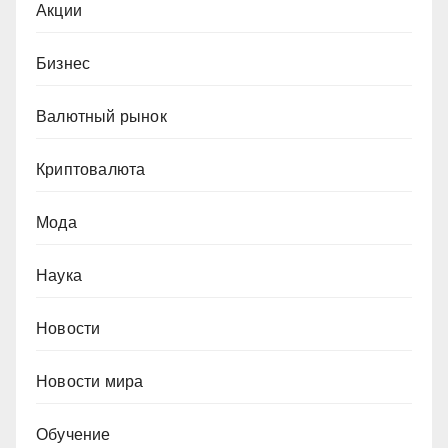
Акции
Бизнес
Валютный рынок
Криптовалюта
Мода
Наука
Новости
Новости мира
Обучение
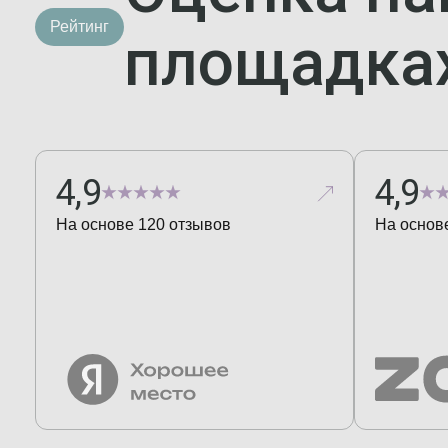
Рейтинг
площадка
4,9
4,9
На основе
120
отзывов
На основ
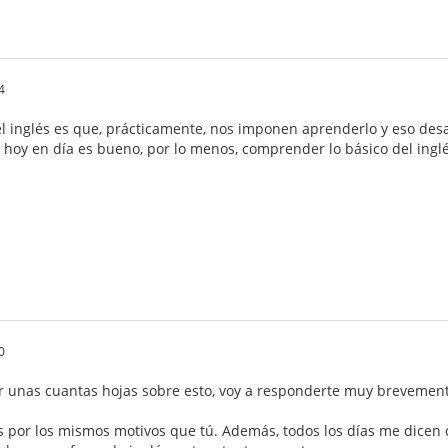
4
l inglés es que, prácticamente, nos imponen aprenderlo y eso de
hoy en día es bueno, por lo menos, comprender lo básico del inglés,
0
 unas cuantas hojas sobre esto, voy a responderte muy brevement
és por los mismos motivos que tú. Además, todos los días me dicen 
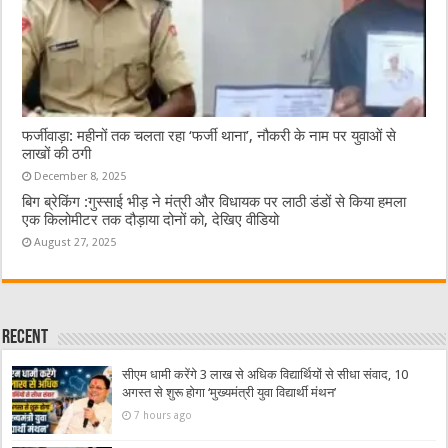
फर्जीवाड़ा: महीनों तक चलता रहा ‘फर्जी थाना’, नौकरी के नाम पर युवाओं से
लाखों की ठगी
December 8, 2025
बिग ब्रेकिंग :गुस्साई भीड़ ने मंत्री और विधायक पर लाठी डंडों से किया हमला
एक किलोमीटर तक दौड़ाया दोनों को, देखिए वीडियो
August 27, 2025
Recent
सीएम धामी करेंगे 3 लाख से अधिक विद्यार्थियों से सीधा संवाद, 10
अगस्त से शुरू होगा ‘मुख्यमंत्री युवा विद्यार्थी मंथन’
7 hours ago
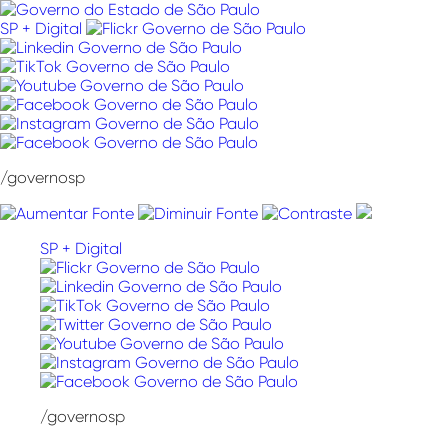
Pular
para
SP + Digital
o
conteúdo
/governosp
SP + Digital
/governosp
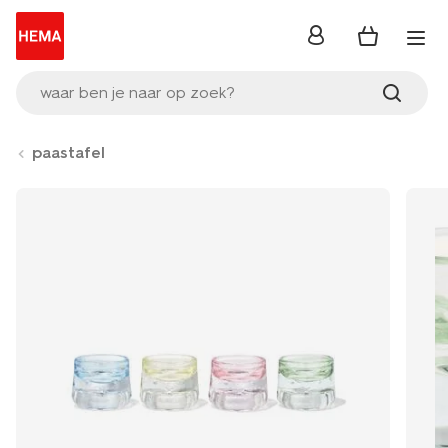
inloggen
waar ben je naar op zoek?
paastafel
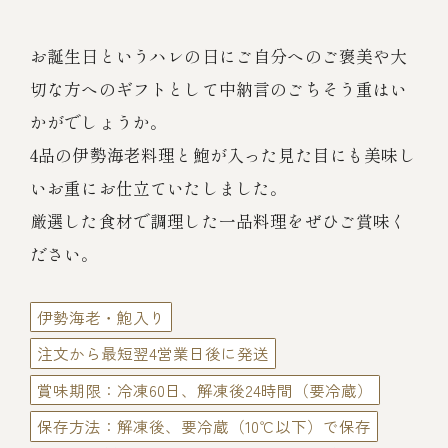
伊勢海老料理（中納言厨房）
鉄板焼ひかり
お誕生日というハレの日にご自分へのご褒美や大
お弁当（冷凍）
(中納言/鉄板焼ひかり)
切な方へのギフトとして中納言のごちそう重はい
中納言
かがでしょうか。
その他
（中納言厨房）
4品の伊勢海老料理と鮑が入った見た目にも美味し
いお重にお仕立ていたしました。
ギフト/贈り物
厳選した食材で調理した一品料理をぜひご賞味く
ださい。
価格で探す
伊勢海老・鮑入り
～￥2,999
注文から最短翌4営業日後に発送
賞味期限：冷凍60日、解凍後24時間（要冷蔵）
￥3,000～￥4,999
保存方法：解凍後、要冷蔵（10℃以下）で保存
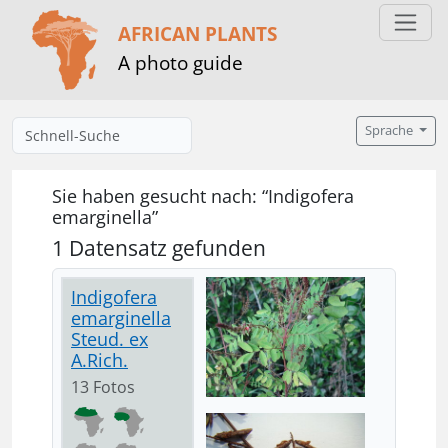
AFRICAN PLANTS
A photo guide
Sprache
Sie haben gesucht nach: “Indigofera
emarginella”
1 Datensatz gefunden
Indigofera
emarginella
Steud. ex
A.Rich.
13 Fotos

* * *

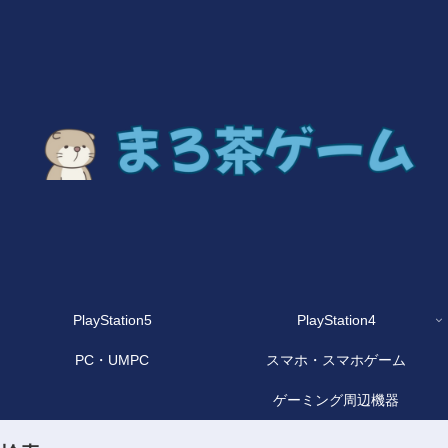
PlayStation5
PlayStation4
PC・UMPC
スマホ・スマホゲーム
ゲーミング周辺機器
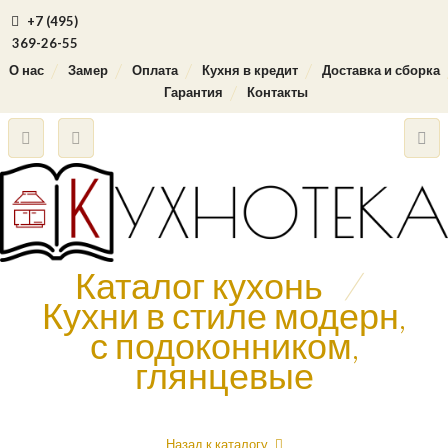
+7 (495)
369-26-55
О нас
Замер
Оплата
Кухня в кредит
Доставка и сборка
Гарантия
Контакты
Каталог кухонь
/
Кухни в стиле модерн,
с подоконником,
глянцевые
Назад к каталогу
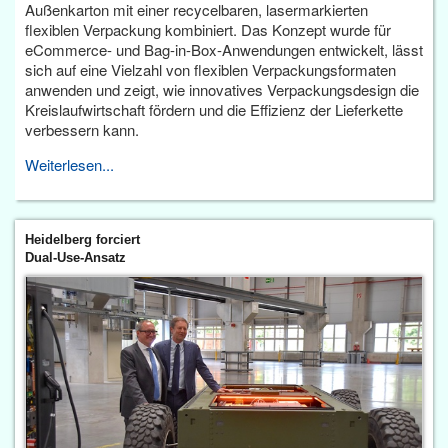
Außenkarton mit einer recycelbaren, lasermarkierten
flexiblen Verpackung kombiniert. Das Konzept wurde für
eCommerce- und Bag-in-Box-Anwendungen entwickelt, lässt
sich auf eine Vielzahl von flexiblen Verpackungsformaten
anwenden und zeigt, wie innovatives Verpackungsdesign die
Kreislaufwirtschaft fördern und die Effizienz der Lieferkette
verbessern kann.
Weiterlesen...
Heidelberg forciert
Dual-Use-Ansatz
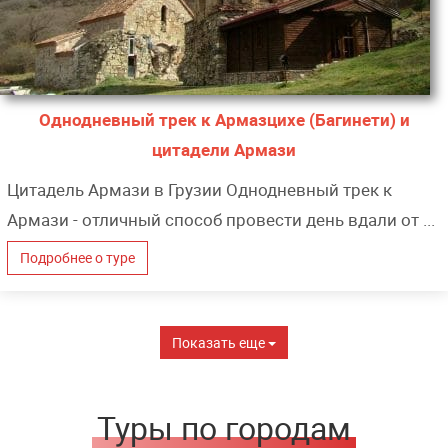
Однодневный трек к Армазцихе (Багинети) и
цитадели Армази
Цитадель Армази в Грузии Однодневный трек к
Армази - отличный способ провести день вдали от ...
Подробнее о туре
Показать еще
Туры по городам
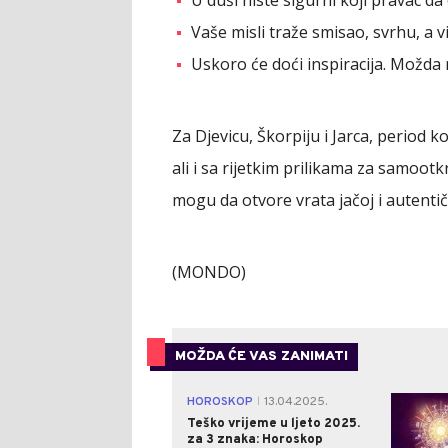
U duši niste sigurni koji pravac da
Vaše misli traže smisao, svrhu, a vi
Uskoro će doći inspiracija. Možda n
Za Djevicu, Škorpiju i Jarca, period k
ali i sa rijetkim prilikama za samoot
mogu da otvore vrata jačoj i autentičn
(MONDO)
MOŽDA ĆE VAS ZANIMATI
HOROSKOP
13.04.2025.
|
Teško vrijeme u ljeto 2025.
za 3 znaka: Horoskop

---

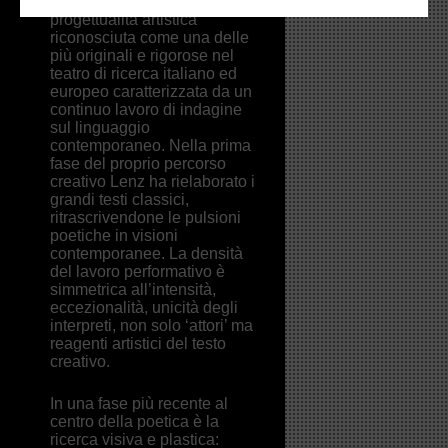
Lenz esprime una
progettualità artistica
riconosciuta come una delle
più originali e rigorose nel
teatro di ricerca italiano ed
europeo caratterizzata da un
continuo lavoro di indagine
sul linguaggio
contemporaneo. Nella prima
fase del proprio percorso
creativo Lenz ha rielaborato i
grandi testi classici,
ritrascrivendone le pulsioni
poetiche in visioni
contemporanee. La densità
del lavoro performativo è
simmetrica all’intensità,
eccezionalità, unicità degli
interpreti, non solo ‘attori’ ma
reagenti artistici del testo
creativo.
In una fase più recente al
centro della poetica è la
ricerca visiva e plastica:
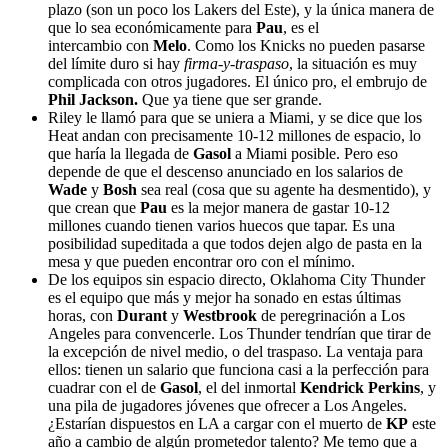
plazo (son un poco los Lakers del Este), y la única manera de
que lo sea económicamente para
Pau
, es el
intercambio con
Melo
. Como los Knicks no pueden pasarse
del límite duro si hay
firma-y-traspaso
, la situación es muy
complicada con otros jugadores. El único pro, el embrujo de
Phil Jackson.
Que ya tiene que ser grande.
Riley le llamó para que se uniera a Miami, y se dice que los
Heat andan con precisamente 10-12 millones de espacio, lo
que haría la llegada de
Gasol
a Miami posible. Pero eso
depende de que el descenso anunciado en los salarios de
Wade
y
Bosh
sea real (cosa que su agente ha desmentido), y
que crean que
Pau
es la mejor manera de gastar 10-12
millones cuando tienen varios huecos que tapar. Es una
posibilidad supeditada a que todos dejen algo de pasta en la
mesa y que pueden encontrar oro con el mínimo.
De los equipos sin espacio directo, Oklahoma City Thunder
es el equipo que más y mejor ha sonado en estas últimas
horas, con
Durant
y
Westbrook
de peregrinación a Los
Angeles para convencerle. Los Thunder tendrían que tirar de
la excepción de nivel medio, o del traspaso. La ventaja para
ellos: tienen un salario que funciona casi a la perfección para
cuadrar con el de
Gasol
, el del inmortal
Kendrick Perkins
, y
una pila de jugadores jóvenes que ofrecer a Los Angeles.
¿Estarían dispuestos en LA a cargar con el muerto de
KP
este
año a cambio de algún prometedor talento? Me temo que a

_What you should do_
The answer must consist of every line from the records above that holds "creativo".

_Answer_
creativo Lenz ha rielaborato i
creativo.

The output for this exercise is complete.